DIRECTIONS:
Search the records below for "Reflects"; copy each line that has it.

===== AVAILABLE DATA

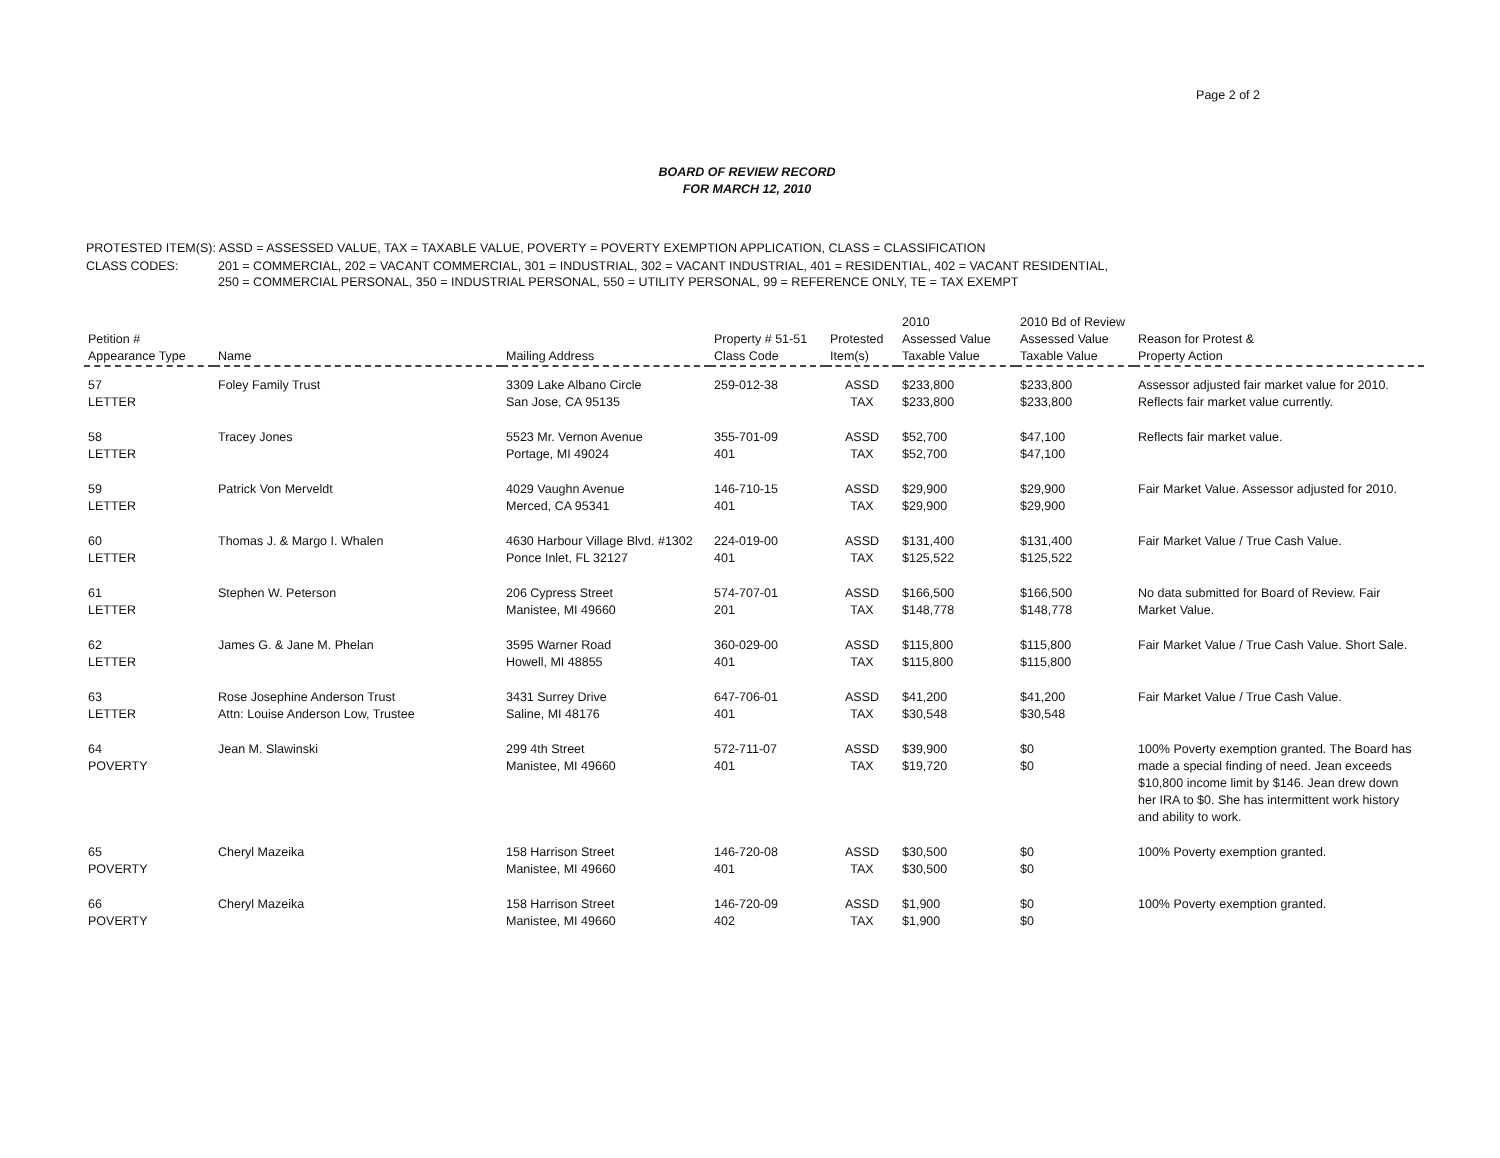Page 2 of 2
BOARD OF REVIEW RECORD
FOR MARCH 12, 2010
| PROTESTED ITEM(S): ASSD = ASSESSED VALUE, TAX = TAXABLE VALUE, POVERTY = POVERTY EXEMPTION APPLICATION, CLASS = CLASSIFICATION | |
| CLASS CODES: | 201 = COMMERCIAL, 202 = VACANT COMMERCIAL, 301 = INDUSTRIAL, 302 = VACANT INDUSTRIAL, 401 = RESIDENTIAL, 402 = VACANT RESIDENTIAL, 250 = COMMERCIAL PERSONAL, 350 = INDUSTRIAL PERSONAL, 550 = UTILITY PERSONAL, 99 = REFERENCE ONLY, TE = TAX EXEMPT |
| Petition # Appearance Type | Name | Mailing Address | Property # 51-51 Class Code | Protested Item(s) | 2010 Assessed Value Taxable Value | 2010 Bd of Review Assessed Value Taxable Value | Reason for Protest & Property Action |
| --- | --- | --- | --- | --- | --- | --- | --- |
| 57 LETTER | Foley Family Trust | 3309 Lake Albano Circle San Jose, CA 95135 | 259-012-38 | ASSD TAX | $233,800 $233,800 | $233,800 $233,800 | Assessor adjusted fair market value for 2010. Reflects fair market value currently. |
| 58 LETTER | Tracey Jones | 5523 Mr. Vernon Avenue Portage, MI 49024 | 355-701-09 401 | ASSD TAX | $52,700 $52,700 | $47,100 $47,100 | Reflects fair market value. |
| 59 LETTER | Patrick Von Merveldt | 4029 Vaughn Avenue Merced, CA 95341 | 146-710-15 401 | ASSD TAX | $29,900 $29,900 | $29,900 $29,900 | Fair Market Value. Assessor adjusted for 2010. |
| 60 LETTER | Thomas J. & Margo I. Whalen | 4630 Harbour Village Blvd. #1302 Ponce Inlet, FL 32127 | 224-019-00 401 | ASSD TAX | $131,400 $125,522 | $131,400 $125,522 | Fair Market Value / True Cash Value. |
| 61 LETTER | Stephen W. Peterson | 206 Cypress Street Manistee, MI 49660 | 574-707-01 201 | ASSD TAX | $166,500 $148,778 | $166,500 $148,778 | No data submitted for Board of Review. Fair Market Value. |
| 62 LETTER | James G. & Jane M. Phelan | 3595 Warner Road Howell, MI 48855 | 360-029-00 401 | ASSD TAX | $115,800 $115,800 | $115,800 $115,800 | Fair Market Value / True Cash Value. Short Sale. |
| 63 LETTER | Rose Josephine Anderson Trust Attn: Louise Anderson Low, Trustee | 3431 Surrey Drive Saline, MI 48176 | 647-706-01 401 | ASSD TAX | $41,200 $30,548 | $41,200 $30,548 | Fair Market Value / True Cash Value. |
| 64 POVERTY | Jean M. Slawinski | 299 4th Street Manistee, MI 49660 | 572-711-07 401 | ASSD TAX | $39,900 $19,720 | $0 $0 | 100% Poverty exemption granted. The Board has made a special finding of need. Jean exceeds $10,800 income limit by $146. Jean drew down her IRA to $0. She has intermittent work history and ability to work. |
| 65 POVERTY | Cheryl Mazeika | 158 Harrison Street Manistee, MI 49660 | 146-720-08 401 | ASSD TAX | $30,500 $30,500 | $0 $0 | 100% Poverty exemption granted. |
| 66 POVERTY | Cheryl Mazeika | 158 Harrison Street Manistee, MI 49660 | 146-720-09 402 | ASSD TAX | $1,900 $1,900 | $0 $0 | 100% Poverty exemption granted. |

==========

ANSWER FOR THIS EXERCISE:
| 57 LETTER | Foley Family Trust | 3309 Lake Albano Circle San Jose, CA 95135 | 259-012-38 | ASSD TAX | $233,800 $233,800 | $233,800 $233,800 | Assessor adjusted fair market value for 2010. Reflects fair market value currently. |
| 58 LETTER | Tracey Jones | 5523 Mr. Vernon Avenue Portage, MI 49024 | 355-701-09 401 | ASSD TAX | $52,700 $52,700 | $47,100 $47,100 | Reflects fair market value. |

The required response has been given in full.